O trabalho em home office pode ampliar o isolamento social e provocar impactos negativos na saúde mental, principalmente entre pessoas que moram sozinhas. A conclusão é de uma pesquisa realizada nos Estados Unidos com dados de 568 mil pessoas.
O levantamento analisou informações coletadas entre 2011 e 2024, excluindo os anos de 2020 e 2021, período mais intenso da pandemia de covid-19. Os resultados associam o trabalho remoto a um aumento do tempo passado sozinho e à piora de diferentes indicadores de bem-estar psicológico.

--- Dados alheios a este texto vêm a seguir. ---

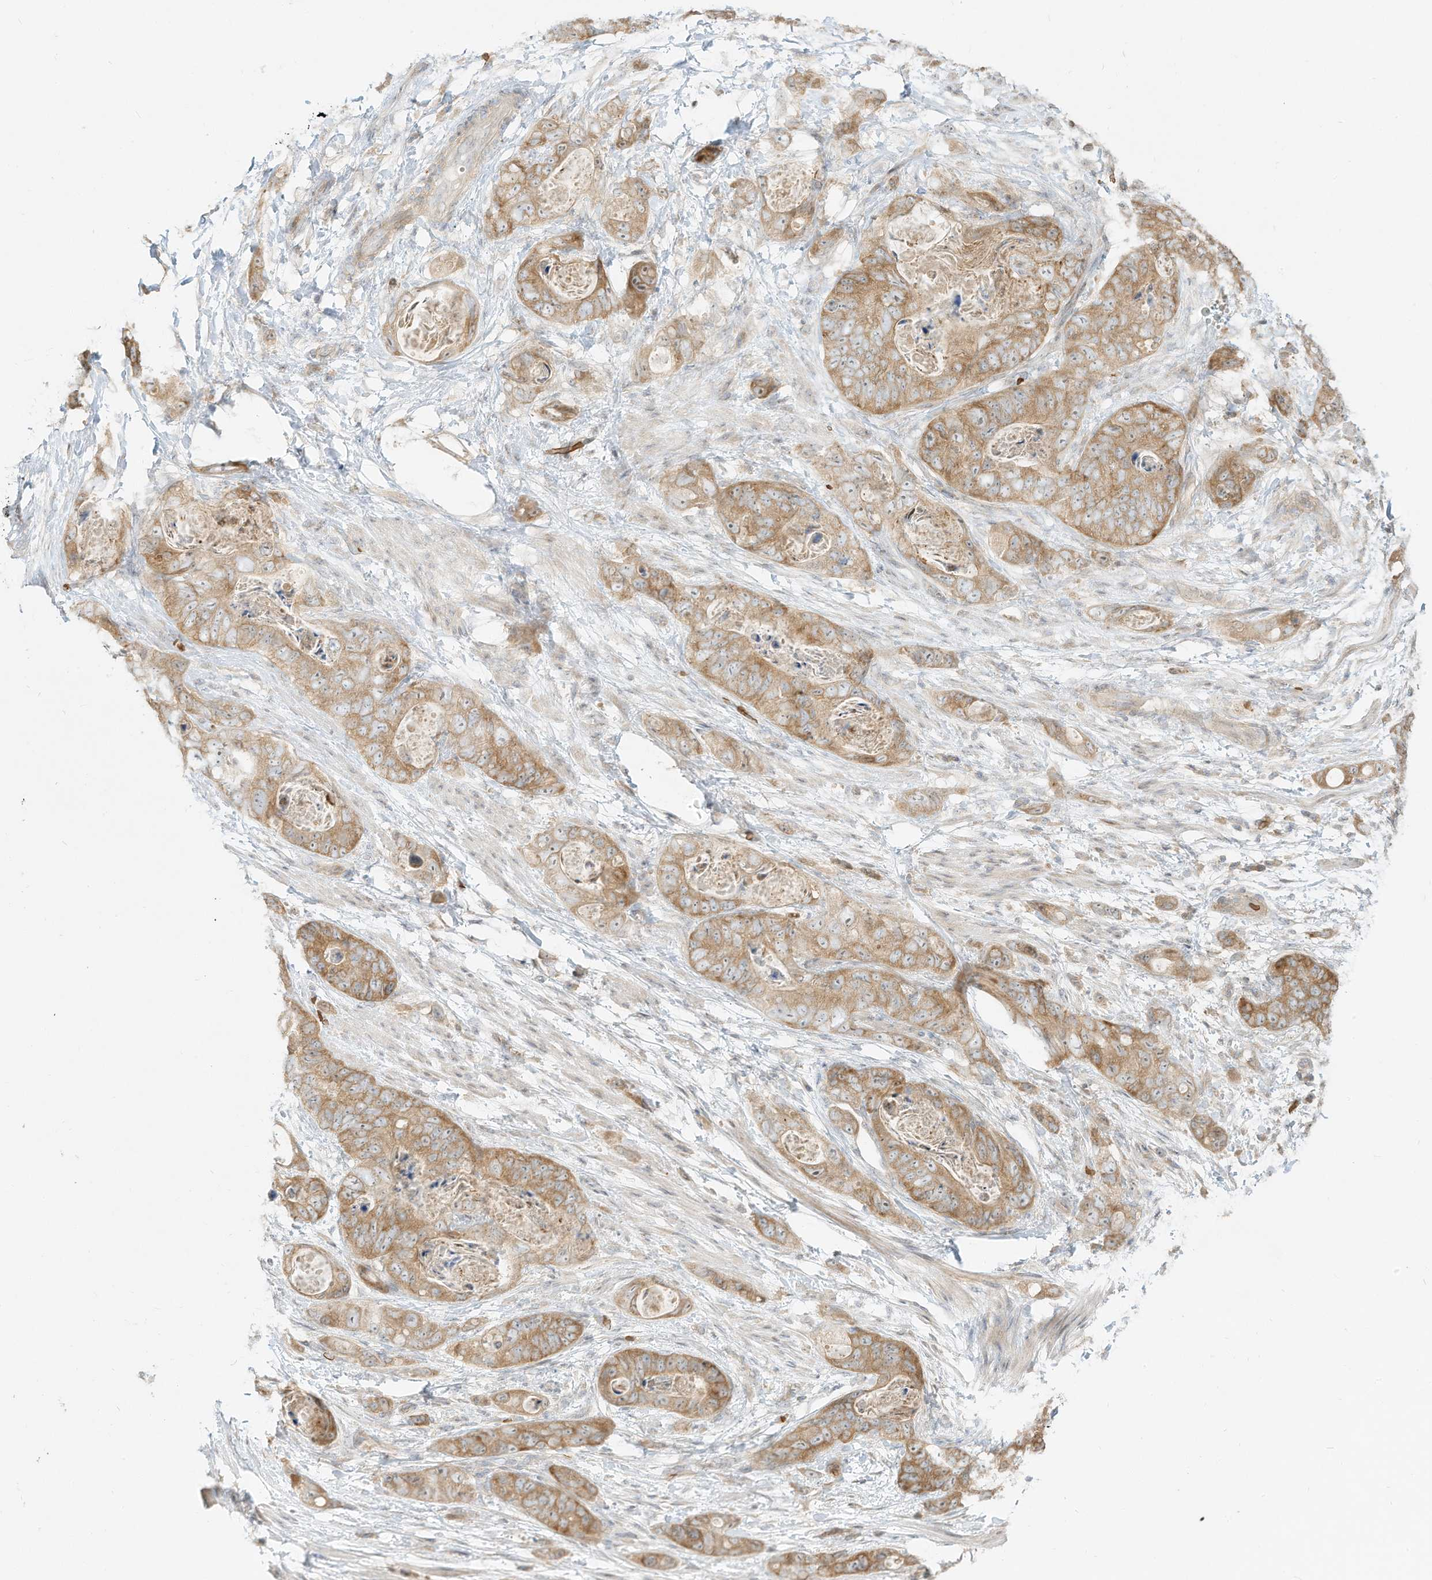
{"staining": {"intensity": "moderate", "quantity": ">75%", "location": "cytoplasmic/membranous"}, "tissue": "stomach cancer", "cell_type": "Tumor cells", "image_type": "cancer", "snomed": [{"axis": "morphology", "description": "Adenocarcinoma, NOS"}, {"axis": "topography", "description": "Stomach"}], "caption": "Protein staining of adenocarcinoma (stomach) tissue displays moderate cytoplasmic/membranous positivity in about >75% of tumor cells. The staining is performed using DAB brown chromogen to label protein expression. The nuclei are counter-stained blue using hematoxylin.", "gene": "OFD1", "patient": {"sex": "female", "age": 89}}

Antes da pandemia, os trabalhadores permaneciam acordados e sozinhos por uma média de 5,4 horas nos dias úteis. Entre os profissionais em home office, esse período cresceu pouco mais de uma hora.
O impacto foi maior para quem vivia sozinho. Entre 2022 e 2024, essas pessoas passaram 45,9% dos dias de trabalho remoto completamente sozinhas e 31,1% sem qualquer contato social.
O sofrimento psicológico registrado nesse grupo foi aproximadamente duas vezes maior do que entre trabalhadores que moravam com familiares. A redução do convívio profissional também não foi compensada por mais encontros sociais fora do horário de trabalho.
A pesquisa ainda identificou que profissionais em home office apresentaram probabilidade 4,6% maior de procurar atendimento de saúde mental. Também houve aumento de 1,8% nas prescrições de medicamentos para depressão ou ansiedade.
Apesar dos resultados, o trabalho remoto continua sendo desejado por muitos profissionais. Uma pesquisa de 2024 mostrou que 24% consideravam ideal trabalhar integralmente de casa, e parte dos entrevistados aceitaria até uma redução salarial para manter essa possibilidade.
Os pesquisadores alertam que os efeitos sobre a saúde mental podem demorar a aparecer. O estudo também reconhece que os dados disponíveis não permitem avaliar completamente possíveis adaptações de longo prazo, como a criação de novas redes de convivência fora do ambiente profissional.